The Mythical Ticket/Payroll Connection
It’s nice to see King Kaufman tackle a particularly stupid element of sports labor-bashing, the idea that increasing ticket prices are due to high salaries:
A Sox fan named Don Watts made the old connection between salaries and high prices to a reporter from the Fitchburg Sentinel and Enterprise who wrote about high prices in general, at the stadium and around it.
“I wish some of the players would think more about the game than about how much money they’re making,” Watts said. “The more money they make, the harder it is for us to go see them.”
That’s a funny thing to say right outside Fenway Park, which has by far the highest ticket prices in baseball, but by far not the baseball team with the highest payroll. That team, of course, is the New York Yankees, with an Opening Day payroll of $194 million, give or take a Bubba Crosby or two. The Red Sox are second at $120 million, according to USA Today’s figures.

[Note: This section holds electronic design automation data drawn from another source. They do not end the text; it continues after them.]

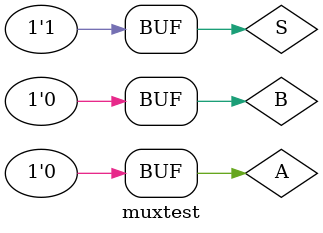
<source format=v>
module muxtest;
reg A,B,S;
wire Y;
mux mux1(A,B,S,Y);
initial
	begin
		S=1;A=0;B=1;
	#50	A=0;B=0;
	#50	S=0;
	#50	A=0;B=1;
	#50	A=1;B=0;
	#50	S=1;
	#50	A=1;B=1;
	#50	A=0;B=0;
	end
initial
	$monitor("select=%b A=%b B=%b out=%b time=%0d",S,A,B,Y,$time);
endmodule

</source>
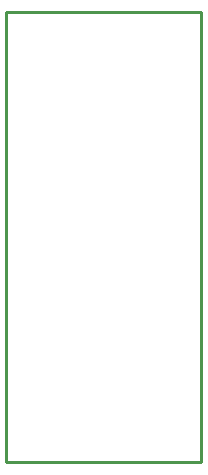
<source format=gm1>
G04*
G04 #@! TF.GenerationSoftware,Altium Limited,Altium Designer,19.0.4 (130)*
G04*
G04 Layer_Color=16711935*
%FSLAX25Y25*%
%MOIN*%
G70*
G01*
G75*
%ADD13C,0.01000*%
D13*
X438000Y171000D02*
X503000D01*
X503000Y321000D02*
X503000Y171000D01*
X438000Y321000D02*
X503000D01*
X438000D02*
X438000Y171000D01*
M02*

</source>
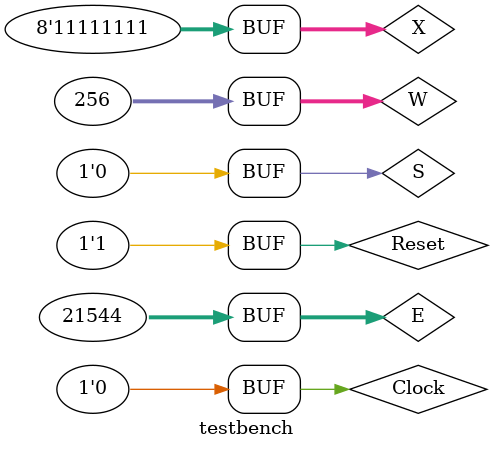
<source format=sv>
`timescale 1 ns / 1ns

module testbench;
  
 reg Clock; 
 reg Reset; 
 reg S; 
 reg [7:0] X; 
 reg [7:0] sqrt;
 integer W,E;
  
  Int_SQRT_Calculator intt(Clock, Reset, S, X, sqrt);
  
  initial begin 
    $dumpfile("dump.vcd");
    $dumpvars(1);
    Clock=0;
    Reset =0;
    S=0;
    X=0;
    #20 Reset=1;
    for(W=1; W<256 ;W=W+1)
      begin     
        #20 S=1;
         X=W;
        #400;
         S=0;
      end
    end
      
  initial begin 
    for(E=0; E<21544 ;E=E+1)
      begin
      #5  Clock <= ~ Clock;
      end
  end
  
 initial begin 
   $monitor ("X=%d, sqrt=%d",X,sqrt );
  end
   
endmodule


</source>
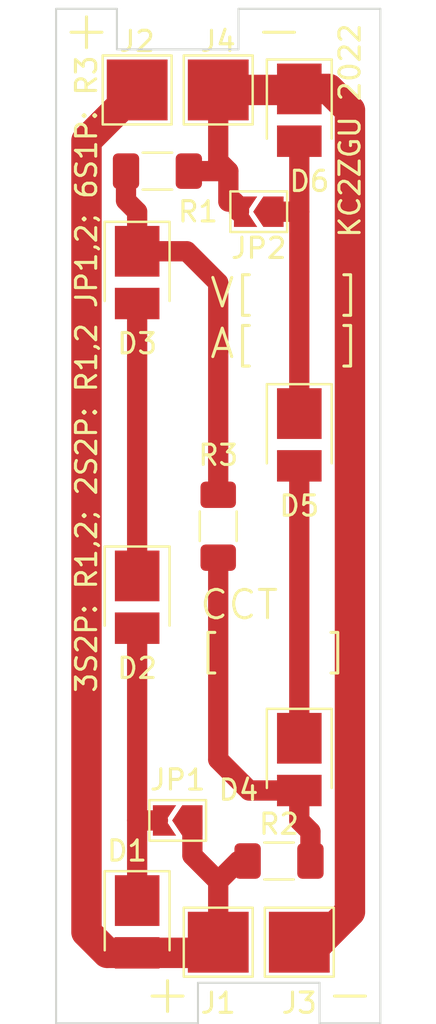
<source format=kicad_pcb>
(kicad_pcb (version 20211014) (generator pcbnew)

  (general
    (thickness 1.6)
  )

  (paper "A4")
  (layers
    (0 "F.Cu" signal)
    (31 "B.Cu" signal)
    (32 "B.Adhes" user "B.Adhesive")
    (33 "F.Adhes" user "F.Adhesive")
    (34 "B.Paste" user)
    (35 "F.Paste" user)
    (36 "B.SilkS" user "B.Silkscreen")
    (37 "F.SilkS" user "F.Silkscreen")
    (38 "B.Mask" user)
    (39 "F.Mask" user)
    (40 "Dwgs.User" user "User.Drawings")
    (41 "Cmts.User" user "User.Comments")
    (42 "Eco1.User" user "User.Eco1")
    (43 "Eco2.User" user "User.Eco2")
    (44 "Edge.Cuts" user)
    (45 "Margin" user)
    (46 "B.CrtYd" user "B.Courtyard")
    (47 "F.CrtYd" user "F.Courtyard")
    (48 "B.Fab" user)
    (49 "F.Fab" user)
    (50 "User.1" user)
    (51 "User.2" user)
    (52 "User.3" user)
    (53 "User.4" user)
    (54 "User.5" user)
    (55 "User.6" user)
    (56 "User.7" user)
    (57 "User.8" user)
    (58 "User.9" user)
  )

  (setup
    (stackup
      (layer "F.SilkS" (type "Top Silk Screen"))
      (layer "F.Paste" (type "Top Solder Paste"))
      (layer "F.Mask" (type "Top Solder Mask") (thickness 0.01))
      (layer "F.Cu" (type "copper") (thickness 0.035))
      (layer "dielectric 1" (type "core") (thickness 1.51) (material "FR4") (epsilon_r 4.5) (loss_tangent 0.02))
      (layer "B.Cu" (type "copper") (thickness 0.035))
      (layer "B.Mask" (type "Bottom Solder Mask") (thickness 0.01))
      (layer "B.Paste" (type "Bottom Solder Paste"))
      (layer "B.SilkS" (type "Bottom Silk Screen"))
      (copper_finish "None")
      (dielectric_constraints no)
    )
    (pad_to_mask_clearance 0)
    (pcbplotparams
      (layerselection 0x00010fc_ffffffff)
      (disableapertmacros false)
      (usegerberextensions false)
      (usegerberattributes true)
      (usegerberadvancedattributes true)
      (creategerberjobfile true)
      (svguseinch false)
      (svgprecision 6)
      (excludeedgelayer true)
      (plotframeref false)
      (viasonmask false)
      (mode 1)
      (useauxorigin false)
      (hpglpennumber 1)
      (hpglpenspeed 20)
      (hpglpendiameter 15.000000)
      (dxfpolygonmode true)
      (dxfimperialunits true)
      (dxfusepcbnewfont true)
      (psnegative false)
      (psa4output false)
      (plotreference true)
      (plotvalue true)
      (plotinvisibletext false)
      (sketchpadsonfab false)
      (subtractmaskfromsilk false)
      (outputformat 1)
      (mirror false)
      (drillshape 1)
      (scaleselection 1)
      (outputdirectory "")
    )
  )

  (net 0 "")
  (net 1 "Net-(D1-Pad1)")
  (net 2 "VDC")
  (net 3 "Net-(D2-Pad1)")
  (net 4 "Net-(R1-Pad1)")
  (net 5 "Net-(D4-Pad1)")
  (net 6 "Net-(R2-Pad2)")
  (net 7 "Net-(D5-Pad1)")
  (net 8 "GND")

  (footprint "Jumper:SolderJumper-2_P1.3mm_Open_TrianglePad1.0x1.5mm" (layer "F.Cu") (at 80 80 180))

  (footprint "LED_SMD:LED_PLCC_2835_Handsoldering" (layer "F.Cu") (at 82 107 -90))

  (footprint "TestPoint:TestPoint_Pad_3.0x3.0mm" (layer "F.Cu") (at 78 74))

  (footprint "LED_SMD:LED_PLCC_2835_Handsoldering" (layer "F.Cu") (at 74 99 -90))

  (footprint "Jumper:SolderJumper-2_P1.3mm_Open_TrianglePad1.0x1.5mm" (layer "F.Cu") (at 76 110 180))

  (footprint "LED_SMD:LED_PLCC_2835_Handsoldering" (layer "F.Cu") (at 74 115 -90))

  (footprint "Resistor_SMD:R_1206_3216Metric_Pad1.30x1.75mm_HandSolder" (layer "F.Cu") (at 81 112))

  (footprint "Resistor_SMD:R_1206_3216Metric_Pad1.30x1.75mm_HandSolder" (layer "F.Cu") (at 75 78))

  (footprint "LED_SMD:LED_PLCC_2835_Handsoldering" (layer "F.Cu") (at 82 75 -90))

  (footprint "LED_SMD:LED_PLCC_2835_Handsoldering" (layer "F.Cu") (at 82 91 -90))

  (footprint "TestPoint:TestPoint_Pad_3.0x3.0mm" (layer "F.Cu") (at 78 116))

  (footprint "TestPoint:TestPoint_Pad_3.0x3.0mm" (layer "F.Cu") (at 74 74))

  (footprint "TestPoint:TestPoint_Pad_3.0x3.0mm" (layer "F.Cu") (at 82 116))

  (footprint "LED_SMD:LED_PLCC_2835_Handsoldering" (layer "F.Cu") (at 74 83 -90))

  (footprint "Resistor_SMD:R_1206_3216Metric_Pad1.30x1.75mm_HandSolder" (layer "F.Cu") (at 78 95.5 90))

  (gr_line (start 79 70) (end 86 70) (layer "Edge.Cuts") (width 0.1) (tstamp 021314fd-6ed1-4c96-99f3-7f93c458a39b))
  (gr_line (start 83 120) (end 83 118) (layer "Edge.Cuts") (width 0.1) (tstamp 098c545f-14a5-4a1c-9b83-7f3abbc5166b))
  (gr_line (start 70 70) (end 73 70) (layer "Edge.Cuts") (width 0.1) (tstamp 1877767c-a116-4673-8e07-e6c60859a1b2))
  (gr_line (start 77 120) (end 70 120) (layer "Edge.Cuts") (width 0.1) (tstamp 2192f128-9e28-461d-bce5-0c6bbc692679))
  (gr_line (start 73 72) (end 79 72) (layer "Edge.Cuts") (width 0.1) (tstamp 4e1a2b72-8840-46ed-969f-266ce34dcae2))
  (gr_line (start 86 120) (end 83 120) (layer "Edge.Cuts") (width 0.1) (tstamp 85d9cb1e-29d6-41cf-a5d0-5f95fb09736f))
  (gr_line (start 70 120) (end 70 70) (layer "Edge.Cuts") (width 0.1) (tstamp ac0cec07-18d5-4fe1-8796-9bda9ae7bfef))
  (gr_line (start 86 70) (end 86 120) (layer "Edge.Cuts") (width 0.1) (tstamp b2fc76d4-5f01-4a8b-b6ee-5aa24c802bff))
  (gr_line (start 73 70) (end 73 72) (layer "Edge.Cuts") (width 0.1) (tstamp cca9ef00-87ed-4e17-ae7a-325faec97c7a))
  (gr_line (start 77 118) (end 77 120) (layer "Edge.Cuts") (width 0.1) (tstamp e5c2d34c-7aed-4ff6-a6a6-0d61fdd18726))
  (gr_line (start 83 118) (end 77 118) (layer "Edge.Cuts") (width 0.1) (tstamp e9329a65-aa65-4c4b-ac18-44a36cf8bec8))
  (gr_line (start 79 72) (end 79 70) (layer "Edge.Cuts") (width 0.1) (tstamp f00101e7-ac7e-4904-8a82-ba296bc7b4ae))
  (gr_text "-" (at 84.5 118.5) (layer "F.SilkS") (tstamp 00be7c71-deef-4d4b-9bcc-034c438b6602)
    (effects (font (size 2 2) (thickness 0.15)))
  )
  (gr_text "+" (at 75.5 118.5) (layer "F.SilkS") (tstamp 0831c110-8c41-4db6-96d3-c3476a62d475)
    (effects (font (size 2 2) (thickness 0.15)))
  )
  (gr_text "3S2P: R1,2; 2S2P: R1,2 JP1,2; 6S1P: R3" (at 71.5 88 90) (layer "F.SilkS") (tstamp 0877cc3d-a01b-4723-b924-cc72e1a734f4)
    (effects (font (size 1 1) (thickness 0.15)))
  )
  (gr_text "V[    ]" (at 77.5 84) (layer "F.SilkS") (tstamp 1883148c-ee8b-4d45-b260-0d1a73a0e58e)
    (effects (font (size 1.4 1.4) (thickness 0.15)) (justify left))
  )
  (gr_text "+" (at 71.5 71) (layer "F.SilkS") (tstamp 1d1f163f-2025-4aad-aa75-2eabfdc8f284)
    (effects (font (size 2 2) (thickness 0.15)))
  )
  (gr_text "CCT\n[     ]" (at 77 100.5) (layer "F.SilkS") (tstamp 5673dea8-d622-49bb-a259-774b3a87c9d1)
    (effects (font (size 1.4 1.4) (thickness 0.15)) (justify left))
  )
  (gr_text "A[    ]" (at 77.5 86.5) (layer "F.SilkS") (tstamp 73d06eb7-ca53-4007-ae02-233b5bb30b02)
    (effects (font (size 1.4 1.4) (thickness 0.15)) (justify left))
  )
  (gr_text "-" (at 81 71) (layer "F.SilkS") (tstamp 9fd24a13-ba7e-4e89-b868-8d4882ccc4f5)
    (effects (font (size 2 2) (thickness 0.15)))
  )
  (gr_text "KC2ZGU 2022" (at 84.5 76 90) (layer "F.SilkS") (tstamp ec9fe065-f63d-4cbe-a644-39d2cebdf424)
    (effects (font (size 1 1) (thickness 0.15)))
  )

  (segment (start 74 113.95) (end 74 110) (width 1) (layer "F.Cu") (net 1) (tstamp 72e5eede-f40a-4e66-9322-125de1877142))
  (segment (start 74 110) (end 74 100.525) (width 1) (layer "F.Cu") (net 1) (tstamp c64109c4-1010-488a-88f8-475754bf0f43))
  (segment (start 74 110) (end 75.025 110) (width 1) (layer "F.Cu") (net 1) (tstamp e4a333f0-5846-442a-a6d2-ac33f8a19633))
  (segment (start 76.725 111.725) (end 78 113) (width 1) (layer "F.Cu") (net 2) (tstamp 15f7ef97-5827-46d7-a349-2cd8d4c7e9a8))
  (segment (start 79 112) (end 79.45 112) (width 1) (layer "F.Cu") (net 2) (tstamp 39c79240-64ea-4873-ba0c-b2140c795341))
  (segment (start 71.5 76.5) (end 74 74) (width 1.5) (layer "F.Cu") (net 2) (tstamp 3bcd31e2-395c-4020-a764-d85c349d7ec4))
  (segment (start 72.525 116.525) (end 71.5 115.5) (width 1.5) (layer "F.Cu") (net 2) (tstamp 55ac2bc9-c811-49d7-a9c2-b707d0cd4275))
  (segment (start 71.5 115.5) (end 71.5 76.5) (width 1.5) (layer "F.Cu") (net 2) (tstamp 55bfaedf-ba3b-426f-86b0-dc36b8d36dc4))
  (segment (start 78 113) (end 79 112) (width 1) (layer "F.Cu") (net 2) (tstamp 67a1d21e-40bf-414b-9059-758a16810025))
  (segment (start 78 116) (end 77.475 116.525) (width 1.5) (layer "F.Cu") (net 2) (tstamp 6903caee-2c28-48e2-9b95-4467c502161b))
  (segment (start 77.475 116.525) (end 74 116.525) (width 1.5) (layer "F.Cu") (net 2) (tstamp 81cdaa55-15cf-4be4-a57c-10d08f804dc9))
  (segment (start 78 113) (end 78 116) (width 1) (layer "F.Cu") (net 2) (tstamp c4de5a33-ebd5-4b2a-80ef-cd7d9139eee4))
  (segment (start 76.725 110) (end 76.725 111.725) (width 1) (layer "F.Cu") (net 2) (tstamp d9834f4f-dcba-4d99-9717-e1111d72c81a))
  (segment (start 74 116.525) (end 72.525 116.525) (width 1.5) (layer "F.Cu") (net 2) (tstamp e3e74802-daed-4a29-9c3e-393a88d57bf5))
  (segment (start 74 97.95) (end 74 84.525) (width 1) (layer "F.Cu") (net 3) (tstamp 89e7d441-aa82-4ac0-8bad-f031df52b8d7))
  (segment (start 76.45 81.95) (end 74 81.95) (width 1) (layer "F.Cu") (net 4) (tstamp 0bcbadb0-139c-4cfb-87b6-6b80b85275be))
  (segment (start 78 93.95) (end 78 83.5) (width 1) (layer "F.Cu") (net 4) (tstamp 38f720e9-511f-47d4-9d19-6e7ed755ee5f))
  (segment (start 78 83.5) (end 76.45 81.95) (width 1) (layer "F.Cu") (net 4) (tstamp 6fccb491-6160-4e60-804f-940a42bede2c))
  (segment (start 73.45 79.45) (end 73.45 78) (width 1) (layer "F.Cu") (net 4) (tstamp 994783f7-a057-4196-9f95-81dd6da8e5fb))
  (segment (start 74 80) (end 73.45 79.45) (width 1) (layer "F.Cu") (net 4) (tstamp ba9d4ca2-f94d-4a31-b8f3-243c6efc3f88))
  (segment (start 74 81.95) (end 74 80) (width 1) (layer "F.Cu") (net 4) (tstamp d0a78121-88fd-4af9-8b8f-743138f1080d))
  (segment (start 82 92.525) (end 82 105.95) (width 1) (layer "F.Cu") (net 5) (tstamp a59950c3-da3d-4a7d-ab47-9fd223dc70c4))
  (segment (start 78 97.05) (end 78 107) (width 1) (layer "F.Cu") (net 6) (tstamp 3f44606f-2976-4c65-9510-1ad55ff7bf5f))
  (segment (start 79.525 108.525) (end 82 108.525) (width 1) (layer "F.Cu") (net 6) (tstamp 4d61b61c-8efc-438b-9762-0853d9f86f61))
  (segment (start 82 110) (end 82 108.525) (width 1) (layer "F.Cu") (net 6) (tstamp 76af2c23-7c10-4bf3-8955-63c976bff406))
  (segment (start 78 107) (end 79.525 108.525) (width 1) (layer "F.Cu") (net 6) (tstamp 7bb2f0ae-9ee9-4906-899d-22550d636637))
  (segment (start 82.55 112) (end 82.55 110.55) (width 1) (layer "F.Cu") (net 6) (tstamp b74bd94a-fbeb-4707-ad0e-cd68a4b64095))
  (segment (start 82.55 110.55) (end 82 110) (width 1) (layer "F.Cu") (net 6) (tstamp de635cf3-74c7-48c6-84a8-d6e6fe3f308e))
  (segment (start 82 76.525) (end 82 80) (width 1) (layer "F.Cu") (net 7) (tstamp 4a139aae-823e-44c9-935c-208c814d4671))
  (segment (start 82 80) (end 80.725 80) (width 1) (layer "F.Cu") (net 7) (tstamp 65ce8adb-61fc-40d0-9251-7f1f8ddc42ac))
  (segment (start 82 80) (end 82 89.95) (width 1) (layer "F.Cu") (net 7) (tstamp b342fc47-7bb4-4891-8625-cc8cde690087))
  (segment (start 79.025 79.75) (end 79.025 80) (width 1) (layer "F.Cu") (net 8) (tstamp 0073fe2f-8855-46d5-a29d-52dc17d555f4))
  (segment (start 76.55 78) (end 78.5 78) (width 1) (layer "F.Cu") (net 8) (tstamp 65261bfa-c980-4bd5-817c-771e51b8db3f))
  (segment (start 78.5 78) (end 78 77.5) (width 1) (layer "F.Cu") (net 8) (tstamp 6df6ee02-c6f4-47d0-a9b5-7e2a9e24a950))
  (segment (start 78 74) (end 81.95 74) (width 1.5) (layer "F.Cu") (net 8) (tstamp 6e9ff4d9-05bf-498c-9f43-a45caa08bab5))
  (segment (start 81.95 74) (end 82 73.95) (width 1.5) (layer "F.Cu") (net 8) (tstamp 7aaca2f6-8fb4-47f8-a495-ac439284ef0a))
  (segment (start 78 77.5) (end 78 74) (width 1) (layer "F.Cu") (net 8) (tstamp 7bdc5dc9-22af-41a7-89af-0b9fcc52f607))
  (segment (start 78.5 79.5) (end 78.775 79.5) (width 1) (layer "F.Cu") (net 8) (tstamp 8f918a14-b6be-46bf-8128-7323ad0e679b))
  (segment (start 84.5 75) (end 84.5 114.5) (width 1.5) (layer "F.Cu") (net 8) (tstamp ac9227da-2131-4a4d-be5e-ead1c411ae3e))
  (segment (start 83.45 73.95) (end 84.5 75) (width 1.5) (layer "F.Cu") (net 8) (tstamp b0698c6d-3765-484b-8706-8c5d8730290c))
  (segment (start 82 73.95) (end 83.45 73.95) (width 1.5) (layer "F.Cu") (net 8) (tstamp b352f2be-a9a9-4b76-bede-fb239d7fc03b))
  (segment (start 78.775 79.5) (end 79.025 79.75) (width 1) (layer "F.Cu") (net 8) (tstamp c2756812-e864-4269-8945-7a21811db74d))
  (segment (start 83 116) (end 82 116) (width 1.5) (layer "F.Cu") (net 8) (tstamp ca6d7e04-d23e-4802-ba90-abf678e35d0e))
  (segment (start 84.5 114.5) (end 83 116) (width 1.5) (layer "F.Cu") (net 8) (tstamp d2c5ccab-adf3-49a9-a0cb-b4888b5305f1))
  (segment (start 78.5 78) (end 78.5 79.5) (width 1) (layer "F.Cu") (net 8) (tstamp eea554d8-f3a3-42f2-94d8-b76a5d16cc99))

)

</source>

The average ticket at Fenway Park, Team Marketing Report’s annual survey says, costs $46.46 this year, $12.16 more than the second-highest average ticket, at Wrigley Field. Yankee Stadium ducats go for an average of $28.27, fourth highest in baseball, just behind those at the St. Louis Cardinals’ new Busch Stadium.
So the Red Sox’s payroll is about 62 percent of the Yankees’ payroll, but their tickets cost 64 percent more on average.
As the excellent baseball business analyst Maury Brown points out in the Hardball Times, of the 10 teams that lowered payroll from 2005 to 2006, only one of them, the Colorado Rockies, also lowered ticket prices. Seven of them raised prices and two held steady.
The Florida Marlins slashed their payroll by 75 percent and raised ticket prices 7 percent.
What is it the players should be thinking about again?
Ticket prices are high for the same reasons salaries are high, which are the same reasons parking near Fenway is high. Scarcity and what the market will bear. There are only so many seats at major league ballparks, and hardly any available ones at the popular parks. There are only so many guys good enough to play in the major leagues, and hardly any good enough to play well. And there are hardly any places to park within a comfortable walk of Fenway.
What’s remarkable about the persistence of this myth is that it’s both utterly illogical and transparently wrong in practice. In theory, it’s obvious that you set ticket prices at the level that roughly maximizes revenues, a point that is the same whether your payroll is nothing or 500 million. (A higher payroll may lead to increased ticket prices because it increases demand, but it’s the demand and not the payroll that’s doing the work.) And in practice, even more instructive than Kaufman’s examples is to look at the NCAA. NCAA players are so ruthlessly exploited as to be a sportswriter’s wet dream–which much make the games dirt cheap to attend, right? But, of course, if you want season tickets to watch, say, University of Florida football from the “Touchdown Terrace” it will cost you $200…plus a $1,200 booster club “contribution.” Or about 230 bucks a (regular season) game. Think of how expensive it would be if those damned greedy players were paid anything!
But other than the fact that it’s both illogical and empirically wrong, there’s nothing wrong with the idea that high ticket prices are because of high salaries. The way in which both so many fans and sportswriters seem to believe that everything they don’t like about sports–whether alleged “competitive balance” problems or high ticket prices–would be solved if only the owners kept more money is quite remarkable.
This isn’t to say that I like the status quo. Sure, I wax nostalgic for the fact that when I moved to Montreal in 1990 you could get bleacher tickets for C$1 and great seats for less than C$30. I suppose I should see a game at Yankee Stadium at some point, but even a ticket in the “tier box”–a pretty terrible seat–will run you $40, and even a mediocre-at-best “Field Box” $60. Or, rather, the latter would–except that they’re completely sold out for the season. And of course, that’s the point. The Yankees have extraordinarily high ticket prices (although, as Kaufman notes, still cheaper than Fenway)–and last Thursday they drew 54,381 fans. For a weekday day game. In April. Against the worst team in baseball. (If anything, their ticket prices are probably irrationally low at this point; I’m sure they could tack on at least 10 bucks across the board on the high end tickets and still sell them out for every game.) And that’s drives ticket prices–not payroll. If the demand wasn’t there, they could pay their players $500 million and they wouldn’t be able to raise ticket prices a cent.